FNLA diz que país não pode ser "polícia" da África Austral

Luanda – O presidente da Frente Nacional de Libertação de Angola (FNLA) defendeu esta quinta-feira, 02, que Angola não pode ser o "polícia" da África Austral, "criando problemas adicionais aos que já tem". Lucas Ngonda, que falava à margem da cerimónia de apresentação do programa de Governo para as eleições de 31 de agosto, considerou que Angola tem em primeiro lugar que tratar dos seus próprios problemas.

Fonte: Lusa

"Esta história de sermos o polícia da região, para tratar dos problemas de países amigos, pode-nos trazer muitos outros problemas" frisou. Vencedor reconhecido pelas autoridades angolanas da disputa interna que manteve com Ngola Kabangu pela liderança do partido, que hoje detém três deputados no parlamento eleito em 2008, o político tem sobre os ombros a tarefa de lutar por manter a representação parlamentar.
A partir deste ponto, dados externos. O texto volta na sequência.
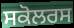
ਸਕੋਲਰਸ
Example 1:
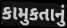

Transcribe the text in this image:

કામુકતાનું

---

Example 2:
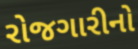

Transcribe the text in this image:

રોજગારીનો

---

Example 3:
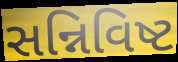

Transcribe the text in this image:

સન્નિવિષ્ટ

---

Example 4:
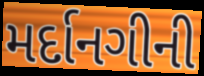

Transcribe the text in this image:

મર્દાનગીની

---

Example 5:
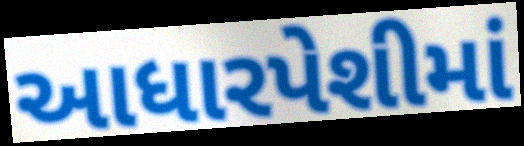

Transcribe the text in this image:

આધારપેશીમાં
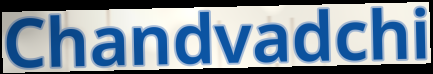
Chandvadchi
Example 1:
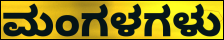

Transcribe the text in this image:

ಮಂಗಳಗಳು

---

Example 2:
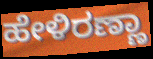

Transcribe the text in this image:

ಹೇಳಿರಣ್ಣಾ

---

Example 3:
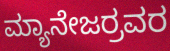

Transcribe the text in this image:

ಮ್ಯಾನೇಜರ್ರವರ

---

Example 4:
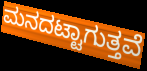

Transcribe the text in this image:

ಮನದಟ್ಟಾಗುತ್ತವೆ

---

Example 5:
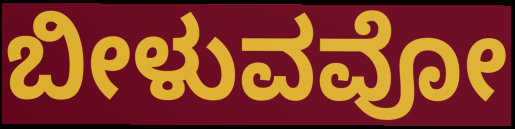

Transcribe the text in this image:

ಬೀಳುವವೋ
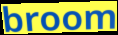
broom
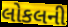
લોકલની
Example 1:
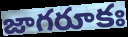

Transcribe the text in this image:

జాగరూకః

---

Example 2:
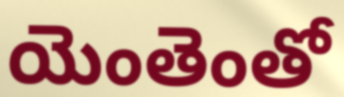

Para nestas eleições, a FNLA dá prioridade à justiça social, com destaque para a educação, com vista a, salientou, "apostar na formação do Homem como única via para a sua emancipação". "O desenvolvimento sem educação é criação de riquezas apenas para privilegiados", disse. O programa de governo contempla ainda a garantia do emprego, o fomento da agricultura sustentável, como primeiro passo para a criação de uma indústria transformadora e o direito à habitação.

Partido histórico angolano que iniciou a partir da União dos Povos de Angola (UPA) a luta de libertação do colonialismo português, Lucas Ngonda destacou do programa de Governo a atenção que considera dever ser dada aos antigos combatentes, que não têm ainda as regalias merecidas.

Por outro lado, defendeu a urgência da reforma da justiça para, considerou, "acabar com as injustiças sociais, apostar na formação do homem, garantir ao cidadão o direito à terra e a participar no processo de desenvolvimento de Angola". "Esta sociedade vem de uma dominação colonial servil", salientou.

A apresentação do programa de governo da FNLA coincidiu com a passagem do quinto aniversário sobre a morte de Holden Roberto, fundador do partido, e no início da cerimónia observou-se um minuto de silêncio para assinalar a efeméride.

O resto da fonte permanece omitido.